Go line by line through the records below. Copy whichever lines contain the string "knee".

===============

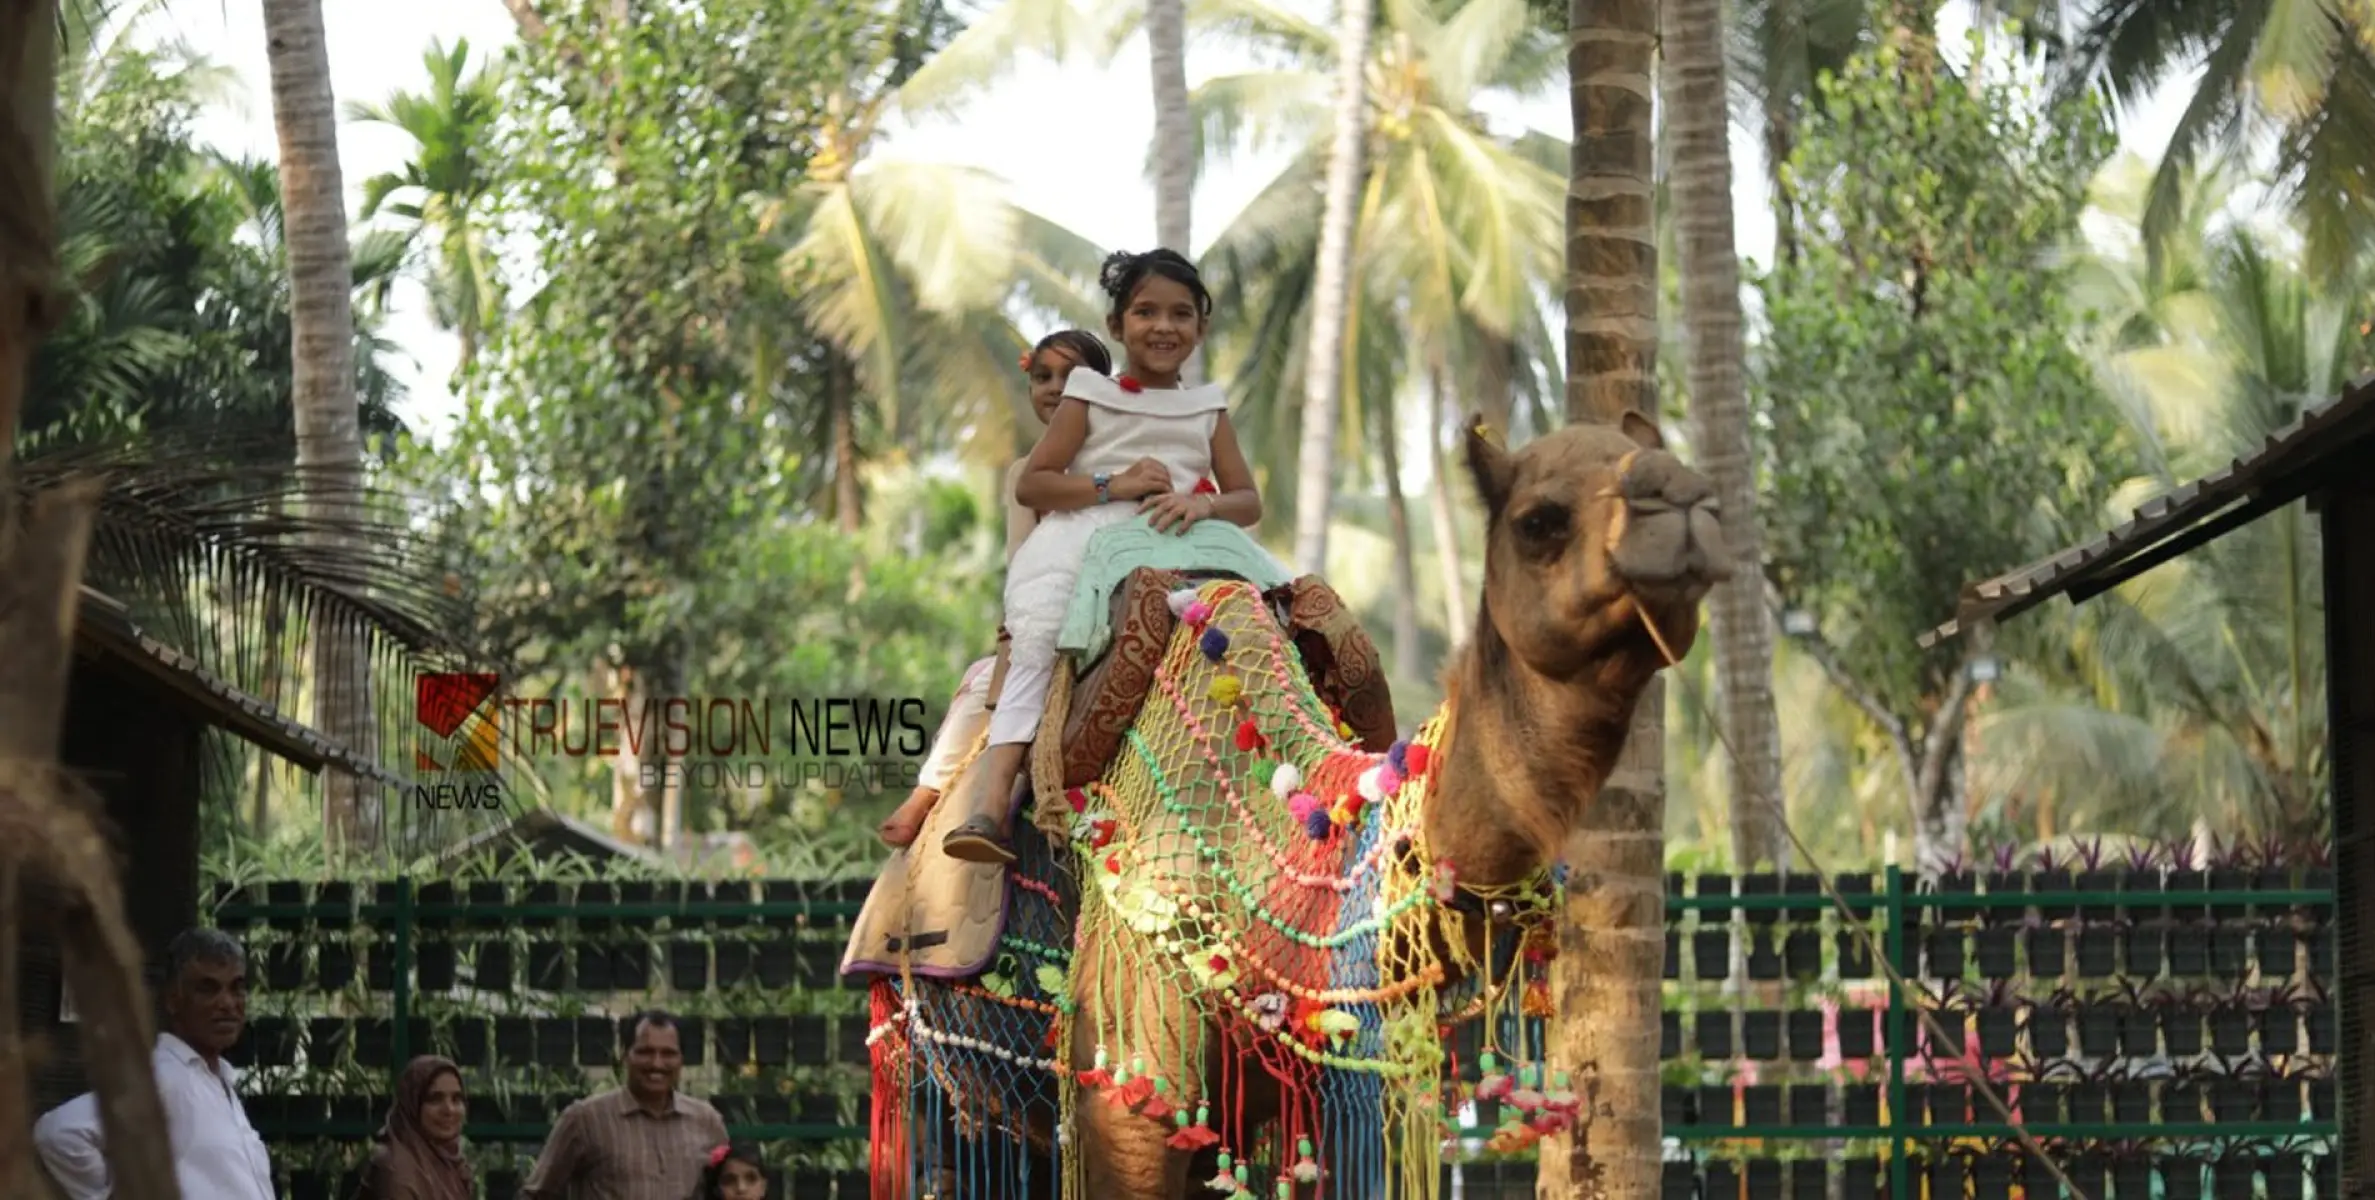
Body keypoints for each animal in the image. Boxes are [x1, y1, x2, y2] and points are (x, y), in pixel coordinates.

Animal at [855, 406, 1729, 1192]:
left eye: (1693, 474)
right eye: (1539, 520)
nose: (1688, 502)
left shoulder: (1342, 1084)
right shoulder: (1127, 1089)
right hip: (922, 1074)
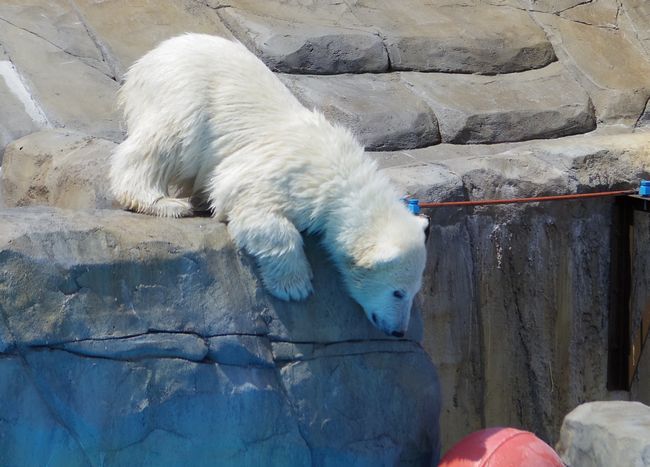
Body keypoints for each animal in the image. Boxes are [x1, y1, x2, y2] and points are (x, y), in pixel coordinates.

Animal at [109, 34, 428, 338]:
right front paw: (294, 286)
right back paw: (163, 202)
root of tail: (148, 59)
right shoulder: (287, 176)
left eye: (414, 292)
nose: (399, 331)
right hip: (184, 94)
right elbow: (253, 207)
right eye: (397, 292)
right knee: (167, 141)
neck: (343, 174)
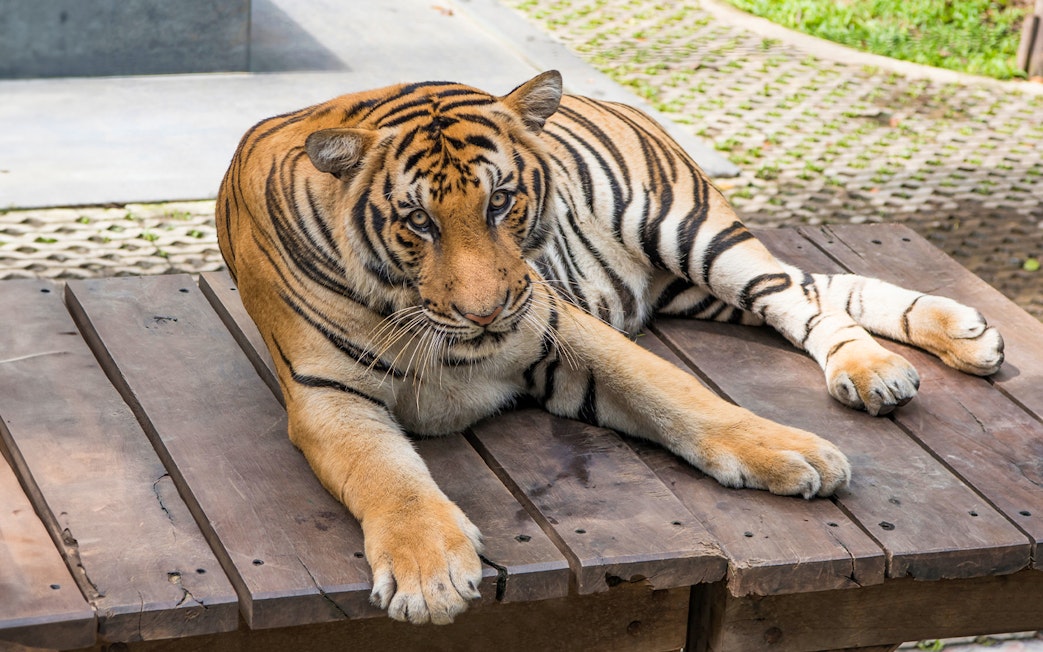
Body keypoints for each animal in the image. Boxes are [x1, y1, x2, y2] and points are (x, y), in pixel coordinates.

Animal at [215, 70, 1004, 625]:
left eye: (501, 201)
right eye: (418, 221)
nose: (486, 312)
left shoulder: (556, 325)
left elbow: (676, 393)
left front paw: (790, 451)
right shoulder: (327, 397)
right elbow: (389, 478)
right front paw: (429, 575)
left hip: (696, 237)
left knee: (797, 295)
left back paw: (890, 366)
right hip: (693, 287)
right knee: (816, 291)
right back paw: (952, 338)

===============

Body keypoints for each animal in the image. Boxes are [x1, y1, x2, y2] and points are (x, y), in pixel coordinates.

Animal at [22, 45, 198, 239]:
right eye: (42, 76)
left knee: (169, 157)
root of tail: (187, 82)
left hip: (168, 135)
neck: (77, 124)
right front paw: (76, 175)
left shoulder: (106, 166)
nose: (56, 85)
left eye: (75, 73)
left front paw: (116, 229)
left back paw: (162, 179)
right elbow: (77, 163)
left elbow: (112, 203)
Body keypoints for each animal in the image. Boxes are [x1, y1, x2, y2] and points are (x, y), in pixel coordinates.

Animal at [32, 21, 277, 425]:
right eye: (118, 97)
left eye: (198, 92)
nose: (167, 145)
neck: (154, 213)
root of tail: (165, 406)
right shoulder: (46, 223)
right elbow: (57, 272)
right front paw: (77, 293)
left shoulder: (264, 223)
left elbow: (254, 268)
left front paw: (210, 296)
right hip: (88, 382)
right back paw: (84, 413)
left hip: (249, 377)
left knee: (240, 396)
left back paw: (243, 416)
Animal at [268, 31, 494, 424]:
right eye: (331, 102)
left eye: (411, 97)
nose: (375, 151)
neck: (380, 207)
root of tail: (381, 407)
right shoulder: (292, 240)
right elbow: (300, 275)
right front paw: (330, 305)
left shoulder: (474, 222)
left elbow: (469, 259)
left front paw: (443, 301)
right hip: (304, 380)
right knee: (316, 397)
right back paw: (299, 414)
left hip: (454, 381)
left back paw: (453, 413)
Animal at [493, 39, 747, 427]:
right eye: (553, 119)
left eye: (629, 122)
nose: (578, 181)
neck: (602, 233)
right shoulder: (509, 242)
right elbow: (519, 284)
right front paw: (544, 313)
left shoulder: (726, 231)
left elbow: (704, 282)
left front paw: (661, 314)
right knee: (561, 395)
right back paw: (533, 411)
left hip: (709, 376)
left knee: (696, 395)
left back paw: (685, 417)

===============

*Final answer*.
right knee: (167, 141)
left knee: (797, 295)
right knee: (816, 291)
left knee: (169, 157)
left knee: (240, 396)
right knee: (316, 397)
right knee: (561, 395)
left knee: (696, 395)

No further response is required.